"We'll be safe enough till morning," she muttered. "Surely I have read somewhere that Indians never attack in the night. Tomorrow we must hide MacNair where they cannot find him. They will murder him, now that he is wounded. How they must hate him! Must hate the man who has oppressed and debauched and cheated them!"

The girl had nearly reached the door of the cottage when once more she halted, rooted in her tracks. Out of the unnatural silence of the night, close upon the edge of the clearing, boomed the cry of the great horned owl. It was a sound she had often heard here in the northern night—this hooting of an owl; but, somehow, this sound was different. Once more her heart thumped wildly against her ribs. Her fists clenched, and she peered tensely toward the wall of the scrub timber that showed silent and black and impenetrable in the little light of the stars. Again the portentous silence and then—was it fancy, or were there shapes, stealthy, elusive, shadowy, moving along the wall of the intense blackness?

A light suddenly flashed from the window of the storehouse. It disappeared. The great door banged sharply, and out of the blackness sounded a rush of moccasined feet, padding the earth as they ran.

From the edge of the timber—from the direction of the shadowy shapes—came a long, thin spurt of flame, and the silence was broken by the roar of a smooth-bore rifle. The next instant the roar was increased tenfold, and from the loopholes high on the walls of the storehouse flashed other thin red spurts of flame.

Terror-stricken, Chloe dashed for the cottage. Along the entire length of the timber-line, spikes of flame belched forth, and the crash and roar of rifles drowned the rush of the moccasin feet. A form dashed past her in the darkness, and then another, forcing Chloe from the path. The terrified girl realized that these forms were speeding straight for the door of the cottage. Her first thought was for MacNair. He would be murdered as he slept.

She redoubled her efforts, feeling blindly in the darkness for the path that led toward the square of light.
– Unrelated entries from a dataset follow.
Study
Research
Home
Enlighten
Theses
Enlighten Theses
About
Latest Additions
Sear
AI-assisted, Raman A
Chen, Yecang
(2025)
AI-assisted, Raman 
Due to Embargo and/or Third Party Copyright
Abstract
In her ears sounded the sharp jangle of smashing glass. Her foot caught in a vine, and she crashed heavily forward almost at the door. All about her guns roared; from the edge of the scrub, from the river-bank, and from the corners of the long log dormitories. Bullets whined above her like angry mosquitoes, and thudded dully against the logs of the cottage.

Again sounded the sharp jangle of glass. She struggled to her knees, and was hurled backward as the huge form of an Indian tripped over her and sprawled, cursing, at her side. The door of the cottage burst suddenly open, and in the long quadrangle of light the forms of the two Indians who had passed her stood out distinctly. The girl gave a quick, short sob of relief. They were LeFroy's Indians! At the sound the man on the ground thrust his face close to hers and with a quick grunt of surprise scrambled to his feet. Chloe felt her arm seized, and realized that she was being dragged toward the door of the cottage through which the other two Indians had disappeared. She was jerked roughly across the threshold, and lay huddled up on the floor. The Indian released his hold on her arm and, stepping across her body, reached for the door.

Outside, the roar of the guns was incessant. Suddenly, close at hand, Chloe heard a quick, wicked spat, and the Indian reeled from the doorway, whirled as on a pivot, and crashed, face downward, across the table. There was a loud rattle of porcelain dishes, a rifle rang sharply upon the floor boards, and Chloe gazed in horrid fascination as the limp form of the Indian slipped slowly from the table. Its momentum increased, and the back of the man's head struck the floor with a sickening thump. The face turned toward her—a face wet and dripping with the rich red blood that oozed thickly from the irregular hole in the forehead where the soft, round ball from a smooth bore had torn into the brain. The wide eyes stared stonily into her own. The jaws sagged open, and the nearly severed tongue protruded from between the fang-like yellow teeth.

Someone blew out the lamp. The door slammed shut. Chloe felt strong hands beneath her shoulders; the voice of Big Lena sounded in her ears, and she was being guided through the pitch blackness to the door of her own room. The lamp by the bedside had also been extinguished, and the girl glanced toward the window, which showed in the feeble starlight a pattern of jagged panes. One of the Indians who had preceded her into the cottage thrust the barrel of a rifle through the aperture and fired rapidly at the flashes of flame in the clearing.

In the other room someone was shrieking, and Chloe recognized the voice of Harriet Penny. Big Lena left her side, and a moment later the shrieking ceased, or, rather, quieted to a series of terrified, choking grunts and muffled cries, as though something soft and thick had been forcibly applied as a gag. Chloe groped her way blindly toward the bed, where she had left the wounded man. Her feet stumbled awkwardly through the confusion of debris that was the wreck of the over-turned medicine table.